Le 6 février 1812, M. de Boulogne envoyait de Falaise au même ministre une supplique beaucoup plus humble.


« Est-ce donc là, s’écriait l’évêque de Troyes, que devaient se terminer quatre ans de succès flatteurs et de travaux utiles ? Serait-il vrai que toutes les rigueurs ne sont point encore épuisées, et que je sois encore condamné à voir la fin de mon honorable carrière attristée par le besoin ? Je ne puis le croire. Non, jamais je ne croirai que sa majesté veuille mettre le comble à mes malheurs en m’enlevant mes moyens actuels de subsistance sans m’assurer un sort pour l’avenir. L’empereur est sans doute le maître de me retirer ses bonnes grâces, puisque j’ai eu le malheur de lui déplaire ; mais j’ose dire, avec tout le respect qui lui est dû et toute la confiance que m’inspire la magnanimité de son caractère, qu’il ne l’est pas de me dépouiller de tout sans me donner quelque dédommagement. Ce serait, je ne crains pas de l’avancer, une injustice qui n’est pas dans son cœur et qui ne serait pas moins opposée à la générosité de ses sentimens qu’à son amour pour la véritable gloire[2]. »

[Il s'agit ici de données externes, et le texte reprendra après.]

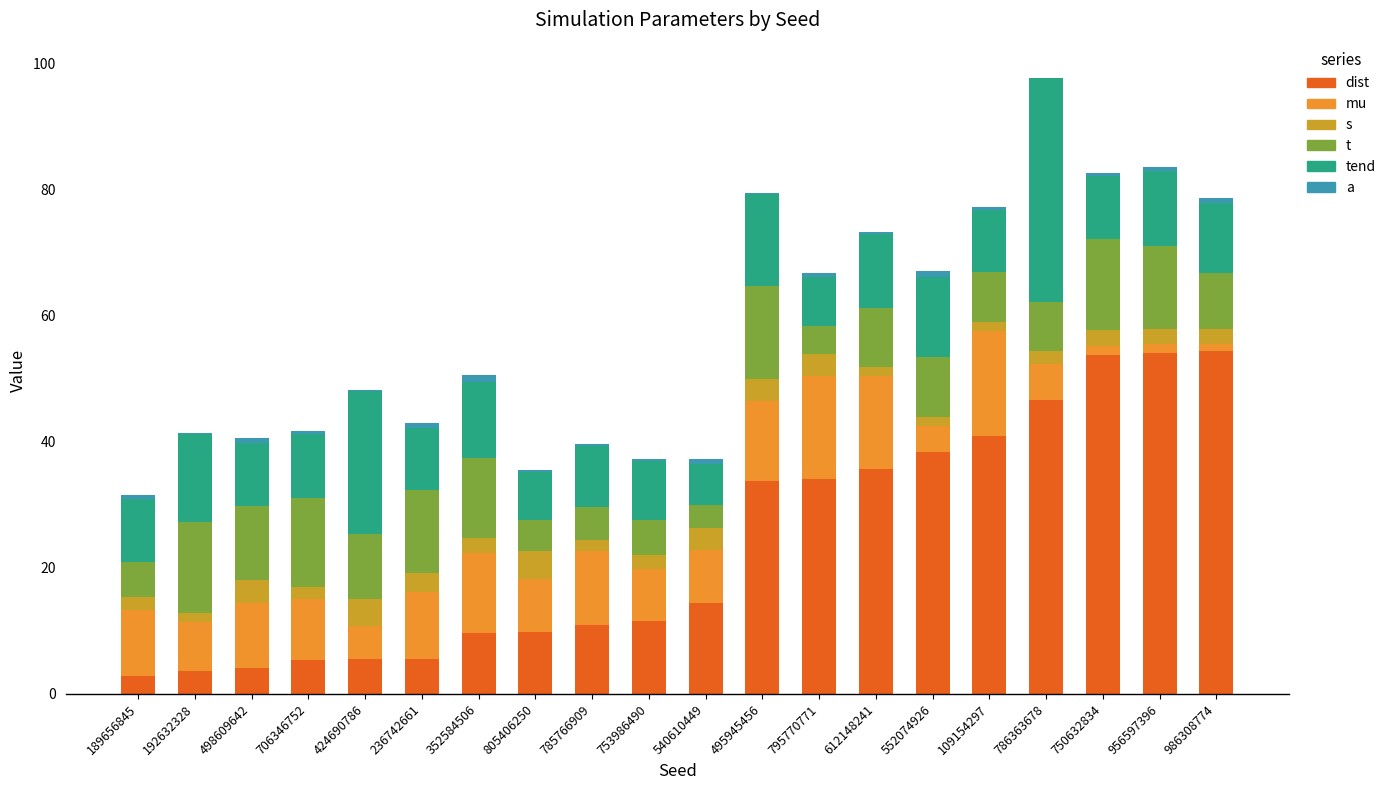

How many bars are there in total?

120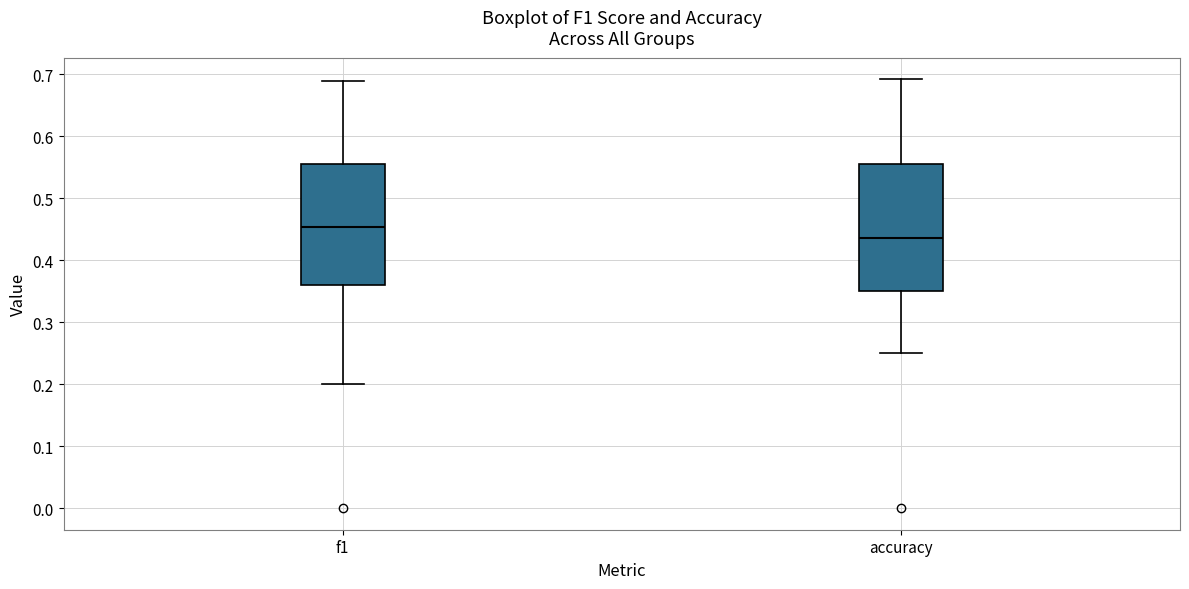

Reading left to right, transcribe this box plot: for each box, give where its median line is, the range the box spans, and where its two whiskers end, as read against the y-axis. The values are not printed on the chart, so give them approximately, as read against the axis.

f1: median 0.45, box 0.36 to 0.56, whiskers 0.20 to 0.69
accuracy: median 0.44, box 0.35 to 0.56, whiskers 0.25 to 0.69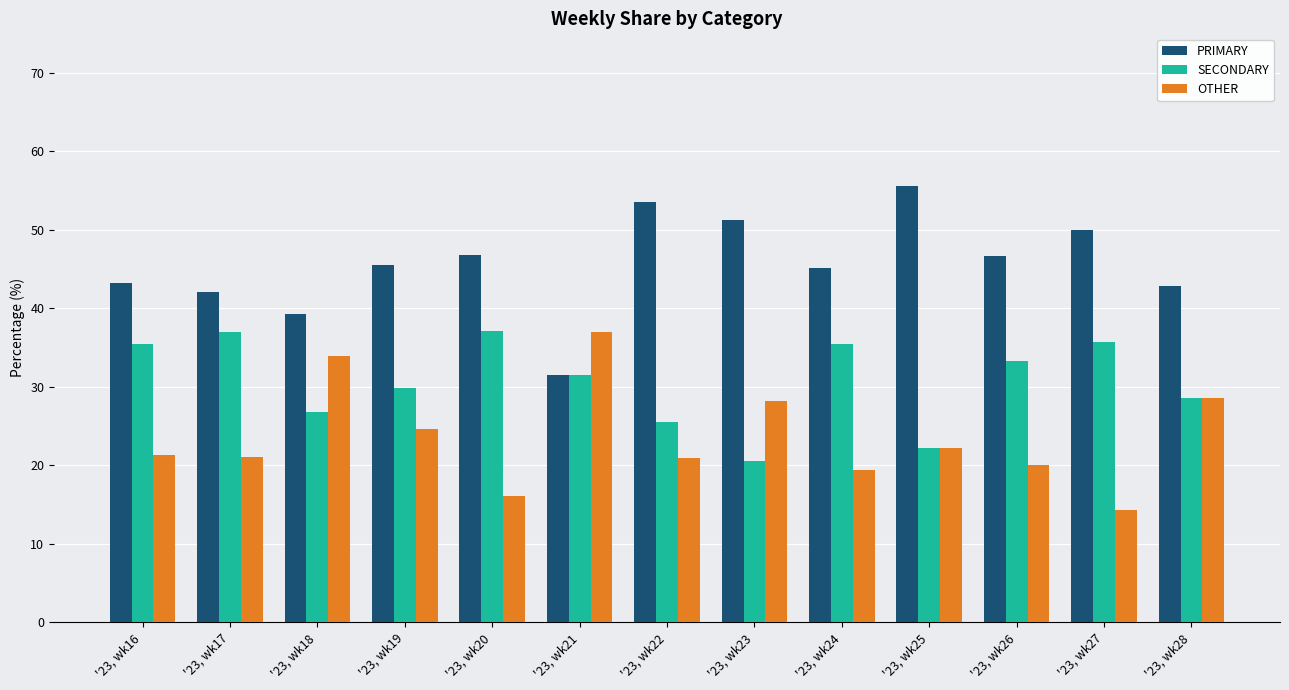

Is it true that OTHER equals 16.1 at '23, wk20?

True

Quoi qu’en dise ici M. de Boulogne, la générosité envers ceux qu’il considérait comme des adversaires n’avait jamais fait partie des qualités de Napoléon. Le bon sens, une juste appréciation des obstacles que pouvait lui opposer la nature des questions engagées ou le caractère des hommes qui s’y trouvaient mêlés, l’avaient à ses débuts presque toujours guidé dans le maniement difficile des affaires religieuses ; mais ce temps heureux était passé. La raison ne le gouvernait plus ; c’était la passion qui l’emportait. Au dedans comme au dehors, il ne voulait plus dorénavant compter avec rien ni avec personne. Quoi de surprenant si, dans une pareille disposition d’esprit, alors qu’il n’hésitait point à se jeter dans la plus aventureuse expédition, et semblait courir tête baissée au-devant de la catastrophe qui allait détruire sa puissance militaire, il ne regardait pas davantage à prendre coup sur coup, avant de quitter la France, des mesures inutilement violentes, propres surtout à

  1. Lettre de Maurice de Broglie, ancien évêque de Gand, au ministre des cultes Beaune, 11 décembre 1811.
  2. Extrait d’une lettre de l’ancien évêque de Troyes au ministre des cultes, Falaise, 6 février 1812.